New standards on anti-money laundering and terrorist financing

On 16 February FATF (Financial Action Task Force [1]) adopted revised international standards aimed at increasing the effectiveness of regimes to counter money laundering and terrorist financing. The European Commission will now have to ensure that the FATF standards are implemented in the EU, through the revision of its 2005 Directive. The issue of anti-money laundering legislation is very important in the property sector as a whole and CEPI looks forward to taking an active part in the discussions concerning the revision of the Directive.

The main changes to the international standards are the introduction of a risk-based approach (those countries more at risk must do more), improved transparency, more effective international cooperation, identification of clear operational standards and the addition of new threats and priorities to be covered.

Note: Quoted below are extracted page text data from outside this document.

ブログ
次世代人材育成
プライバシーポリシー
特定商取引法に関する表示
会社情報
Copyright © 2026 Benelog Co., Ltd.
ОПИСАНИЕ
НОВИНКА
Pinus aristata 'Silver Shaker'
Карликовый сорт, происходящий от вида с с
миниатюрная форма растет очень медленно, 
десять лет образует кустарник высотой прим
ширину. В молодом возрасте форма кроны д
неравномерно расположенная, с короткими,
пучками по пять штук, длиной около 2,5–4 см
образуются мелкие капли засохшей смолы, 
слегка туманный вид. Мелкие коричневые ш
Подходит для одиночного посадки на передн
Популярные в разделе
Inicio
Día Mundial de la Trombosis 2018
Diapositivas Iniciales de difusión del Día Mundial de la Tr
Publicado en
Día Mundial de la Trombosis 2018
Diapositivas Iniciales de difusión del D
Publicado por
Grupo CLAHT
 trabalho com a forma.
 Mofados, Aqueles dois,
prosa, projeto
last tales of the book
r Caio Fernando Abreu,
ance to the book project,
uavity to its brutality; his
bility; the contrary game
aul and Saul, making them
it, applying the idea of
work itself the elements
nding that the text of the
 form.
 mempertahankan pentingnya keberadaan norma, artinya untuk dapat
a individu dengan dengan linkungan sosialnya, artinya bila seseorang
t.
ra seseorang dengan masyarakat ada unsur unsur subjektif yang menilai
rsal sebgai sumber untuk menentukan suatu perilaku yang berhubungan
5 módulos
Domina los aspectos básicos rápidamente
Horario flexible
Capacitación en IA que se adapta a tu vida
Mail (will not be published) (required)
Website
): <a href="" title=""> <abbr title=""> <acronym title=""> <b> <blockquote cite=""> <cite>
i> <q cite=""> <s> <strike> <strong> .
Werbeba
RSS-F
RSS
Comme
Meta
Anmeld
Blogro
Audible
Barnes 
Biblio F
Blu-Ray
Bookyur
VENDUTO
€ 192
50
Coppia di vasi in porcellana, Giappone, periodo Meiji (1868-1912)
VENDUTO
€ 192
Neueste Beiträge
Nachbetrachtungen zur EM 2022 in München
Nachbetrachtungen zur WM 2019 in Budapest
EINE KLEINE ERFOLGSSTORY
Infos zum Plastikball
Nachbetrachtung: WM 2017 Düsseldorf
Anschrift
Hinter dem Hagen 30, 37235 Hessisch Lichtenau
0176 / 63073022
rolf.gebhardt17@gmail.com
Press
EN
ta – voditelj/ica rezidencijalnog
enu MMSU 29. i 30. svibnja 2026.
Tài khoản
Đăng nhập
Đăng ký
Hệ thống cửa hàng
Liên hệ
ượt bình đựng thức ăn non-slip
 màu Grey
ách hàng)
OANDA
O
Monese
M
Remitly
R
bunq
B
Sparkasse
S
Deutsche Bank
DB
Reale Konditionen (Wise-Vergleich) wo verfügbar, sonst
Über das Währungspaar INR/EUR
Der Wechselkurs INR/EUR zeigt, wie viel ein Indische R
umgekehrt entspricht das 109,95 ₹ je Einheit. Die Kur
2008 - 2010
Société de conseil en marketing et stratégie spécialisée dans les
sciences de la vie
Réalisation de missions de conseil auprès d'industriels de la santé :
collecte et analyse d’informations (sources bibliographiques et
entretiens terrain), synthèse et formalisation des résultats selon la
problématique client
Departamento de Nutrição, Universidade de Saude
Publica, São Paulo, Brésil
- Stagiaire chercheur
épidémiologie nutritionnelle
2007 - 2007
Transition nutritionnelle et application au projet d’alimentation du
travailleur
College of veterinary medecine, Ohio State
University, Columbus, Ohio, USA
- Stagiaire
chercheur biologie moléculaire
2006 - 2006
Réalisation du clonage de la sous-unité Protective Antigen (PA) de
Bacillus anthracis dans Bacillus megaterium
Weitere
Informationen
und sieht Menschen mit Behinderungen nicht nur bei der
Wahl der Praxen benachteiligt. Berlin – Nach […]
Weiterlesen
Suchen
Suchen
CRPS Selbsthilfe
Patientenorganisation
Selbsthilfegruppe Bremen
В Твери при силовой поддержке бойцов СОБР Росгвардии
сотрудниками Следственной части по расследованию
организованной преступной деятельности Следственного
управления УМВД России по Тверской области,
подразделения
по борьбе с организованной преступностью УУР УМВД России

To ensure that the FATF standards are implemented in the EU, the European Commission will review the Third Anti-Money Laundering Directive, which has been in force since 2005, and is based on the international standards. The Directive applies to the financial sector, lawyers, notaries, accountants, real estate agents, casinos and company service providers, and all providers of goods involving cash payments of more than €15.000.

Those subject to the Directive need to identify and verify the identity of their customer, and to monitor transactions, report suspicions of money laundering or terrorist financing to the public authorities and take supporting measures such as staff training and the establishment of internal preventive policies and procedures.

The consultation process on the revision of the Directive has already started and at the end of March the Commission is due to publish a report on the application of the Third Anti-Money Laundering Directive. This will be followed by an impact assessment and the publication of a revised directive which is planned before the end of 2012.

[1] The Financial Action Task Force sets global standards for measures to combat money-laundering and terrorist financing. It is an intergovernmental body with 36 members including the European Commission and 15 EU Member States.